**TASK BRIEF:** Here is a block of records. Copy every line in it that includes "February".
··· RECORDS PROVIDED
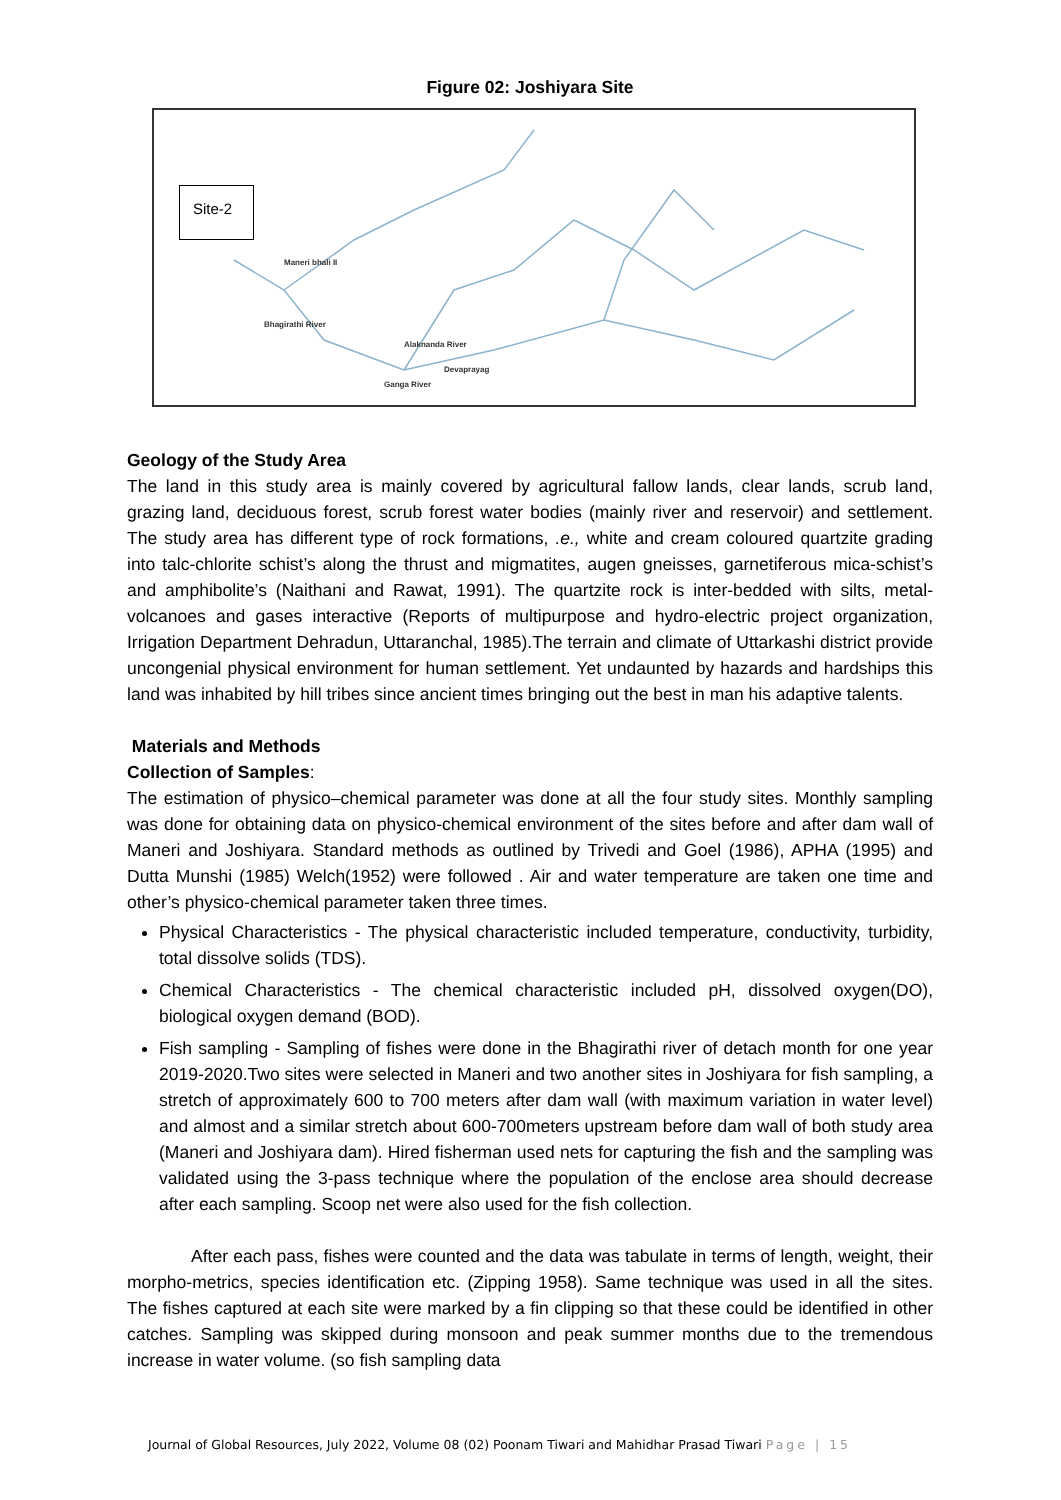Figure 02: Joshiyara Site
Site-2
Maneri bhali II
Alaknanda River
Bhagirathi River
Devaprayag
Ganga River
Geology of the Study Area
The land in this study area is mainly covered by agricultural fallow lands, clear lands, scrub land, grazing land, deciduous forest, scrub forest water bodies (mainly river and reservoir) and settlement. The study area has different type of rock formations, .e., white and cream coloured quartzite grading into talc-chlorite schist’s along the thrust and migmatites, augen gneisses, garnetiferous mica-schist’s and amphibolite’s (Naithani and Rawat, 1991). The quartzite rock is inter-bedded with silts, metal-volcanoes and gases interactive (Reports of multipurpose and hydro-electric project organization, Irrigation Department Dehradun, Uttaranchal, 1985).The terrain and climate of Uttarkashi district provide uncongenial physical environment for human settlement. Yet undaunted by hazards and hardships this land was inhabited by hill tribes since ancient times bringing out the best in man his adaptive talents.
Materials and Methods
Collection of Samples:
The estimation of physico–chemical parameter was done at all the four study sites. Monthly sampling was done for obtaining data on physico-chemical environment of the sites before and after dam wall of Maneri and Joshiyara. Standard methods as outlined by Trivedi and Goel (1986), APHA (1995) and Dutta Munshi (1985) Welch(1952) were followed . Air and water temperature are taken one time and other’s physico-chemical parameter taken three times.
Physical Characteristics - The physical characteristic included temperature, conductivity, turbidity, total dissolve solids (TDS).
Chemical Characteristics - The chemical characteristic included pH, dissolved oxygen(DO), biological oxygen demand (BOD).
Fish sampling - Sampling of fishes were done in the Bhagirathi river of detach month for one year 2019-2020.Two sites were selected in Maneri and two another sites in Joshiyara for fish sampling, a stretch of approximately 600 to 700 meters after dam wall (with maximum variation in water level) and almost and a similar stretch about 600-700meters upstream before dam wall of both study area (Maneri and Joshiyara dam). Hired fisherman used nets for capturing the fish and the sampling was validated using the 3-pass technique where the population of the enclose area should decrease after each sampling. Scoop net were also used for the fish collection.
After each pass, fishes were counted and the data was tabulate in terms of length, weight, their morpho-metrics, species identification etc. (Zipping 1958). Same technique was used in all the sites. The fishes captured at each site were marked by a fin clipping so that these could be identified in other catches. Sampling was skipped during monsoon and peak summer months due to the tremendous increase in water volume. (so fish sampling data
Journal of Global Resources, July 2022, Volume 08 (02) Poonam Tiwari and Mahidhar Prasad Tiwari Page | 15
······
··· RECORDS PROVIDED
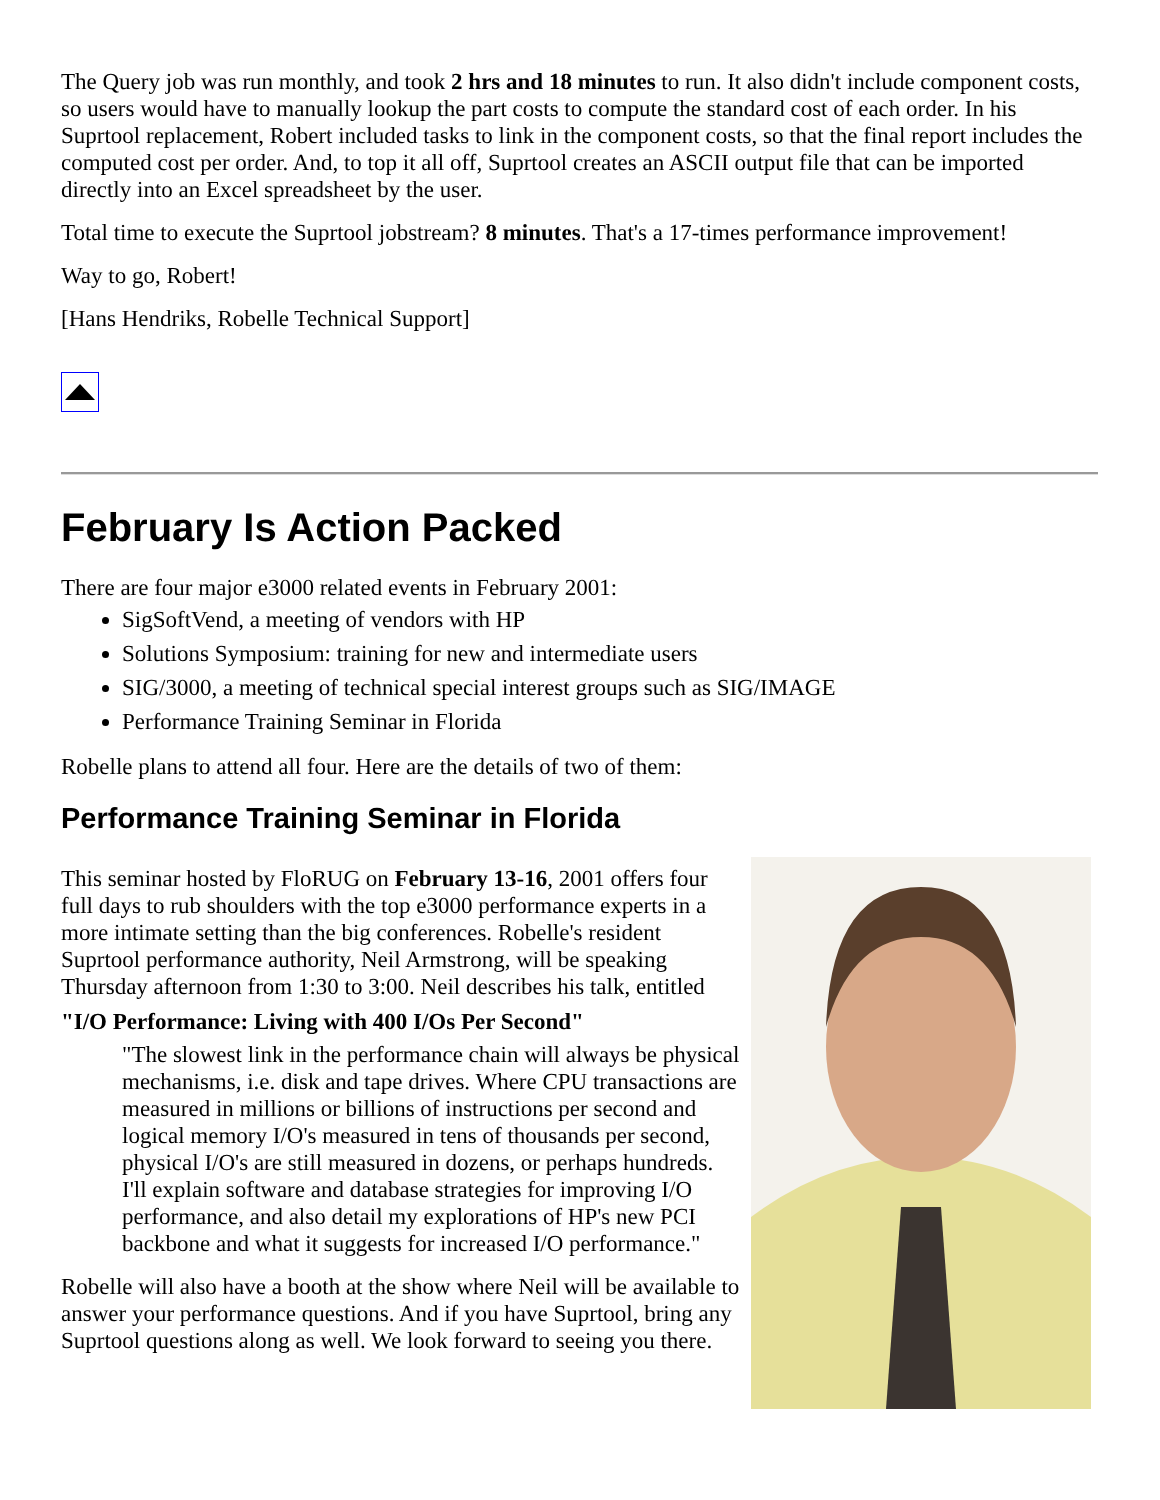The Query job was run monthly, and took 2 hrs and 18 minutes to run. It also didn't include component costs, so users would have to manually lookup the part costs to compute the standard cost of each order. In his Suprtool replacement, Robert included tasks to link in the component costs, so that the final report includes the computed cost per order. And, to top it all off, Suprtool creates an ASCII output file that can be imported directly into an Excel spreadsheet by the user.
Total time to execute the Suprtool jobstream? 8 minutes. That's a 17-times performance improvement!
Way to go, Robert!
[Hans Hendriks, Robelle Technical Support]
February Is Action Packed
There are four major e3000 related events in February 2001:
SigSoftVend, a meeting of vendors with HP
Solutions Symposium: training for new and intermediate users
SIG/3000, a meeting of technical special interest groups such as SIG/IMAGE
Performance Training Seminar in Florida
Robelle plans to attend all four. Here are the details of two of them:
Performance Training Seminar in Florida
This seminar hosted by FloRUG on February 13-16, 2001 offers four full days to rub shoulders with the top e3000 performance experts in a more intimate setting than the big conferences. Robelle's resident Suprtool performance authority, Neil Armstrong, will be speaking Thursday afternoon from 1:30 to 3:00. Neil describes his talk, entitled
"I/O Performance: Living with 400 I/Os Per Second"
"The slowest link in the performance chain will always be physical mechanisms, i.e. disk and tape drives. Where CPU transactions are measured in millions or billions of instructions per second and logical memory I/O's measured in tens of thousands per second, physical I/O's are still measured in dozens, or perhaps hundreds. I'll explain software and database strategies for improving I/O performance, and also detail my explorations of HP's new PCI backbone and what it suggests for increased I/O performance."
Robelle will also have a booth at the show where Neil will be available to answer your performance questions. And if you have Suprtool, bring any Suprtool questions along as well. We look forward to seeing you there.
······
**EXERCISE ANSWER:**
February Is Action Packed
There are four major e3000 related events in February 2001:
This seminar hosted by FloRUG on February 13-16, 2001 offers four full days to rub shoulders with the top e3000 performance experts in a more intimate setting than the big conferences. Robelle's resident Suprtool performance authority, Neil Armstrong, will be speaking Thursday afternoon from 1:30 to 3:00. Neil describes his talk, entitled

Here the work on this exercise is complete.